··· PROVIDED DATA ···

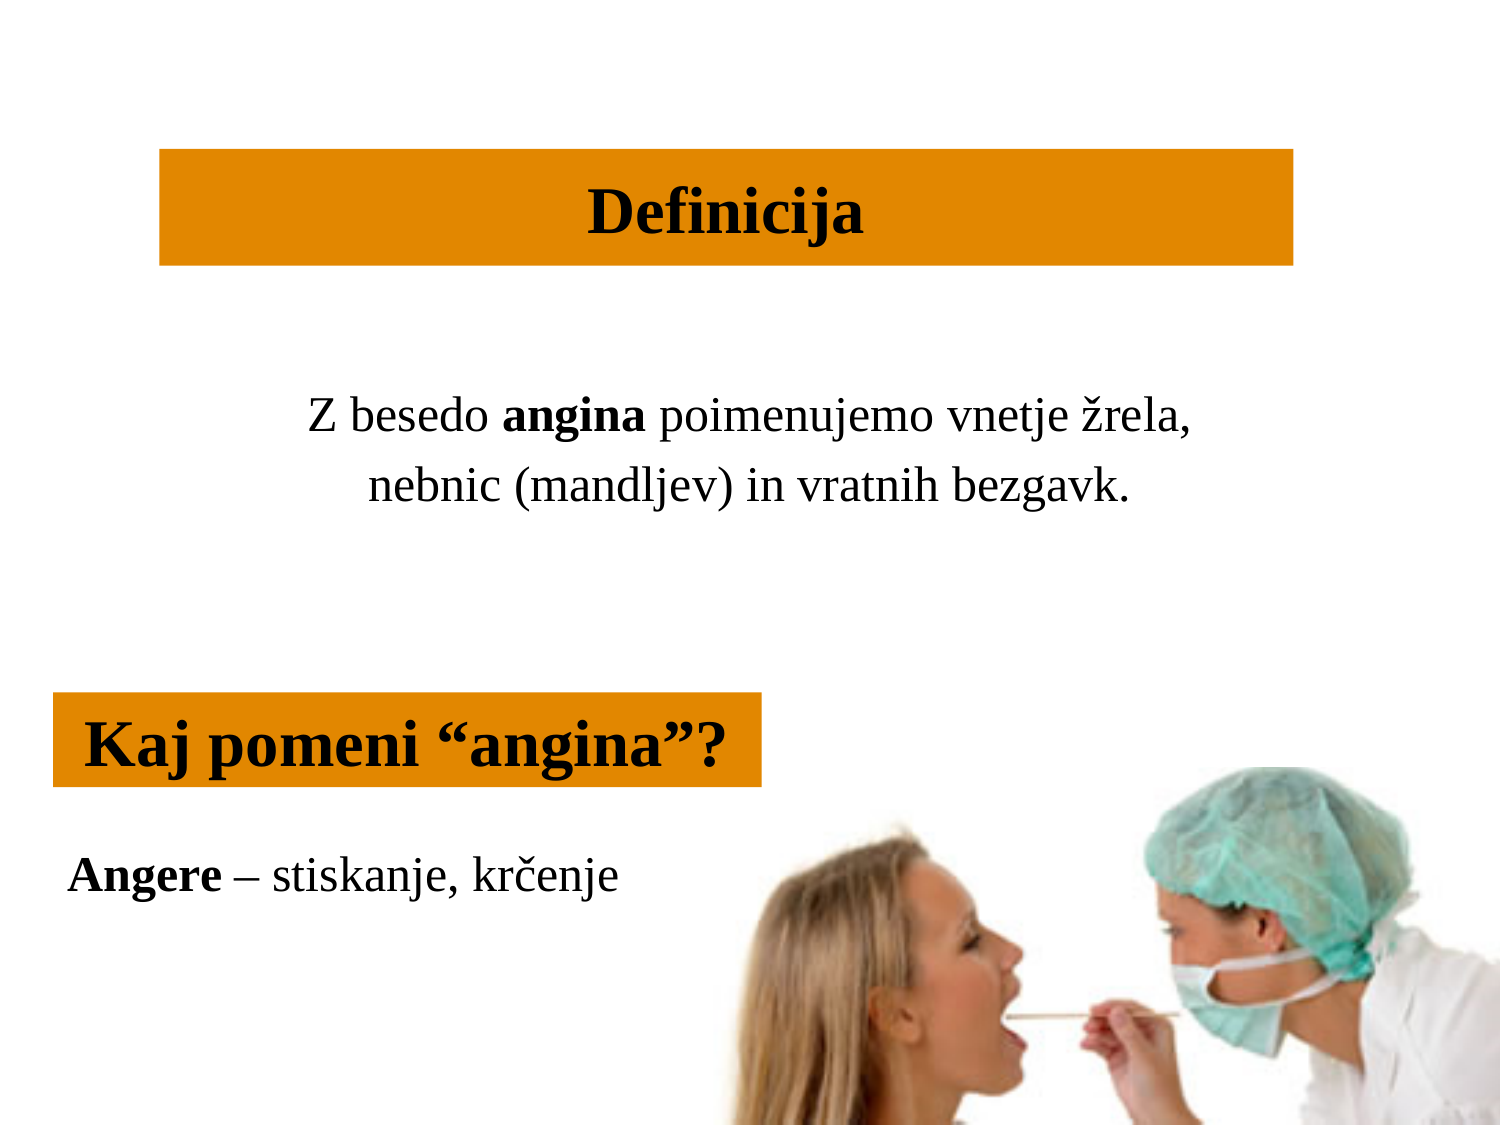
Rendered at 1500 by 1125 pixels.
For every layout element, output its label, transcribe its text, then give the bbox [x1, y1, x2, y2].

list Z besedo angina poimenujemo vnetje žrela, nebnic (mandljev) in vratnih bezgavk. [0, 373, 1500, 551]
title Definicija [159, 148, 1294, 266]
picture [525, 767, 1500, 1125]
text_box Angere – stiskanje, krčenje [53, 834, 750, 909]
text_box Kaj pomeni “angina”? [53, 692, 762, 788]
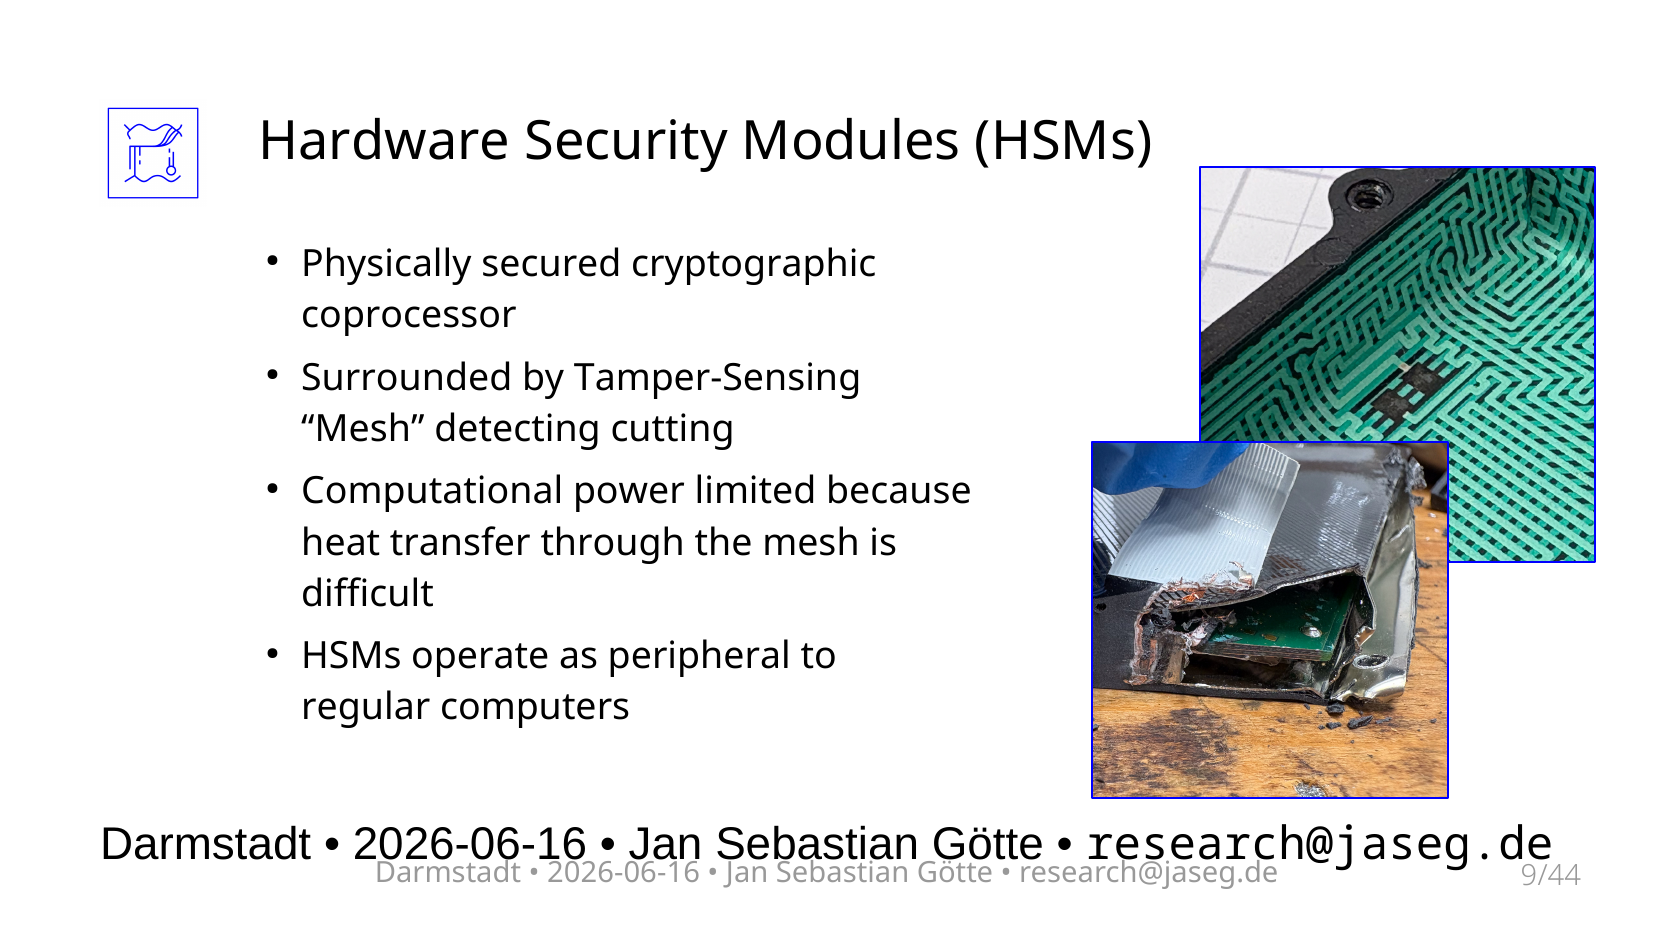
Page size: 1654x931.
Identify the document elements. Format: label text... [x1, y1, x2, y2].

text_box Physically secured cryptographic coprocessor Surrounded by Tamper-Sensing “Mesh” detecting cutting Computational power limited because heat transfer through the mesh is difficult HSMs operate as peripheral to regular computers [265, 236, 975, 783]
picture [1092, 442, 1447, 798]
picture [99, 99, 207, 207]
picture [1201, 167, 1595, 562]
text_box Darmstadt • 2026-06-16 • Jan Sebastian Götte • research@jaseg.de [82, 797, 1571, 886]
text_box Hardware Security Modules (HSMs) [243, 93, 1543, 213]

···

WHAT THE TASK ASKS:
Rewrite the lines above with "bbox" changed to "bounding box" and everything else left as it is. Leave the pictures out of your answer.

RESULT:
Rendered at 1500 by 1125 pixels.
For every layout element, output its label, transcribe its text, then give the bounding box [x1, y1, x2, y2].

list Z besedo angina poimenujemo vnetje žrela, nebnic (mandljev) in vratnih bezgavk. [0, 373, 1500, 551]
title Definicija [159, 148, 1294, 266]
picture [525, 767, 1500, 1125]
text_box Angere – stiskanje, krčenje [53, 834, 750, 909]
text_box Kaj pomeni “angina”? [53, 692, 762, 788]
Page size: 1654x931.
Identify the document elements. Format: label text... [x1, y1, x2, y2].

text_box Physically secured cryptographic coprocessor Surrounded by Tamper-Sensing “Mesh” detecting cutting Computational power limited because heat transfer through the mesh is difficult HSMs operate as peripheral to regular computers [265, 236, 975, 783]
picture [1092, 442, 1447, 798]
picture [99, 99, 207, 207]
picture [1201, 167, 1595, 562]
text_box Darmstadt • 2026-06-16 • Jan Sebastian Götte • research@jaseg.de [82, 797, 1571, 886]
text_box Hardware Security Modules (HSMs) [243, 93, 1543, 213]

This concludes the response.